Curtis has spent the better part of the past 50 years involved in basketball in one way or another, and Charlie and Daniel haven’t been shy to pick his brain.
“Just hard work mainly. You’ve got to know what works best for you and stick to it,” Charlie said. “Mid-range jumpers were huge back then. Finishing high, just a bunch of stuff that worked back then, and it works pretty good now.”
“He comes and watches every game, no matter where we are,” Daniel added. “He always has something to say and we always take it to heart, we always know what to do. We try to go back and forth with him. Most of the time he knows what’s best, so we always try to listen to him.”

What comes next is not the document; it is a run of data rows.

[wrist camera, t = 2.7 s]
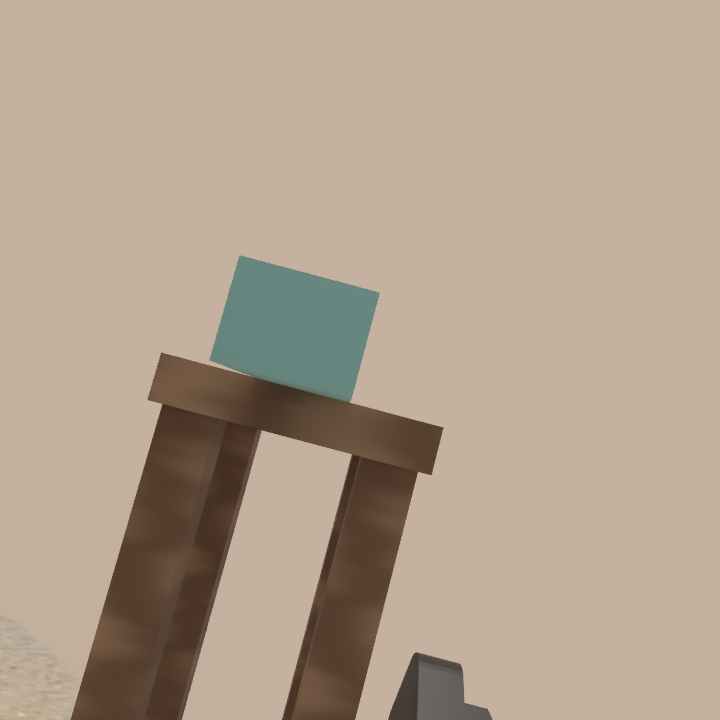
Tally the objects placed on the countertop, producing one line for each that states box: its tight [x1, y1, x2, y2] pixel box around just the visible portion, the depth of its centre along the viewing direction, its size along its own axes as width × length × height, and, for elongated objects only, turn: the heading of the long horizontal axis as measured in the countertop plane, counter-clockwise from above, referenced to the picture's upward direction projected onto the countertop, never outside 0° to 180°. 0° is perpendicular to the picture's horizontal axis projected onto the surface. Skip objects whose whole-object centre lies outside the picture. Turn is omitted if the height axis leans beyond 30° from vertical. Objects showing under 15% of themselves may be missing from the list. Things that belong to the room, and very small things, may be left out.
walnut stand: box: [71, 353, 443, 720], centre depth 34 cm, size 12×17×32 cm
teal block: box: [210, 256, 379, 403], centre depth 30 cm, size 4×24×3 cm, turn 0°
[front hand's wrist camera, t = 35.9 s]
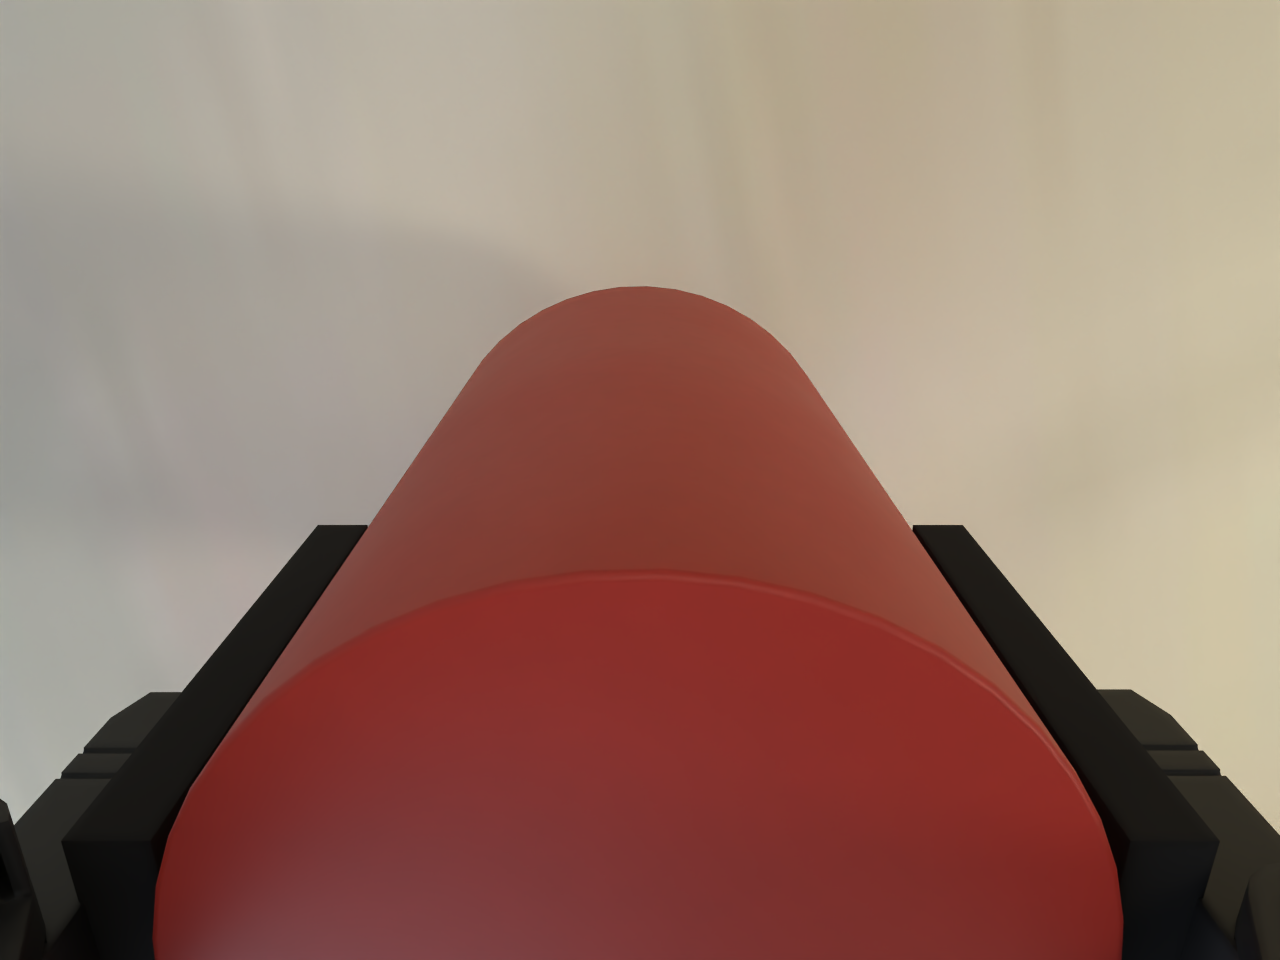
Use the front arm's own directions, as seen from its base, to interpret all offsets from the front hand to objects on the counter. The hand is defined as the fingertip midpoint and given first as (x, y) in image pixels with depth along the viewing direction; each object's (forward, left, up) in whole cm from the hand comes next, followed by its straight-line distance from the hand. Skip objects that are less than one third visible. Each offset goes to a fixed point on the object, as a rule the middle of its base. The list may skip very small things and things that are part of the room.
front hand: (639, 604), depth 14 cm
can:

For Curtis and Andy, watching their kids grow together on the court has been a joy. After leaving their own mark on basketball in their respective communities, they’ve had a first-hand look at the impact Bryce and the Kruer brothers have made.
“It’s hard to compare players, but definitely he’s at the top of his game that we’ve seen in Twin Bridges High School, and that’s a great moment for me to see him and it’s exciting to watch,” Andy said.
Twin Bridges (18-0 overall, 12-0 conference) faces Sheridan (1-17, 1-11) in the first round of the District 12C tournament on Thursday.